Hieraus ergibt sich kein dem Angeklagten vorwerfbarer Gesichtspunkt für eine Strafschärfung. Daß der Angeklagte den Tatvorwurf bestritten hat und daß daher eine Vernehmung des Tatopfers in der Hauptverhandlung erforderlich war, kann ihm nicht vorgeworfen werden, denn dazu war er befugt. Daß die Geschädigte in der Hauptverhandlung zweimal vernommen wurde, beruhte nicht auf einem vorwerfbaren Prozeßverhalten des Angeklagten, sondern nach den Urteilsfeststellungen darauf, daß die Kammer der ersten Aussage keinen Glauben geschenkt hatte: überdies hatte die Geschädigte selbst um eine nochmalige Vernehmung gebeten.
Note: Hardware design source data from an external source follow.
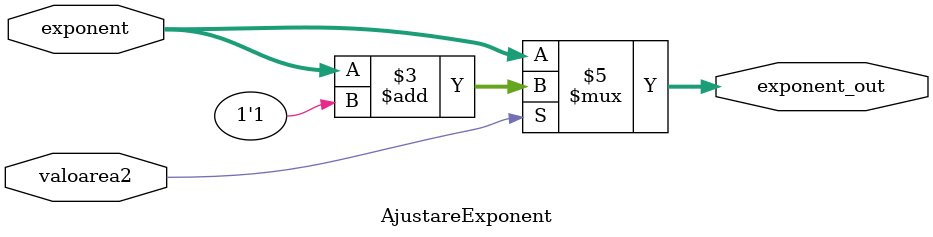
<source format=v>
`timescale 1ns / 1ps


module AjustareExponent (exponent, valoarea2, exponent_out);
	
	input wire [4:0] exponent;
	input wire valoarea2;
	output reg [4:0] exponent_out;
	
    always @ (exponent | valoarea2)
        begin
            if (valoarea2 == 1'b1)
                begin
                    exponent_out = exponent + 1'b1;		
                end
            else
                begin
                    exponent_out = exponent;
                end
        end
endmodule

</source>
Soweit das Landgericht ausdrücklich ausgeführt hat, daß die als Strafschärfungsgrund herangezogene Belastungssituation sich nicht aus psychischen Folgen der Tat selbst ergebe, sondern aus der vom Angeklagten "objektiv" verursachten Notwendigkeit der Vernehmung, hat es verkannt, daß strafschärfend nur solche Umstände herangezogen werden dürfen, die dem Angeklagten auch subjektiv vorwerfbar sind.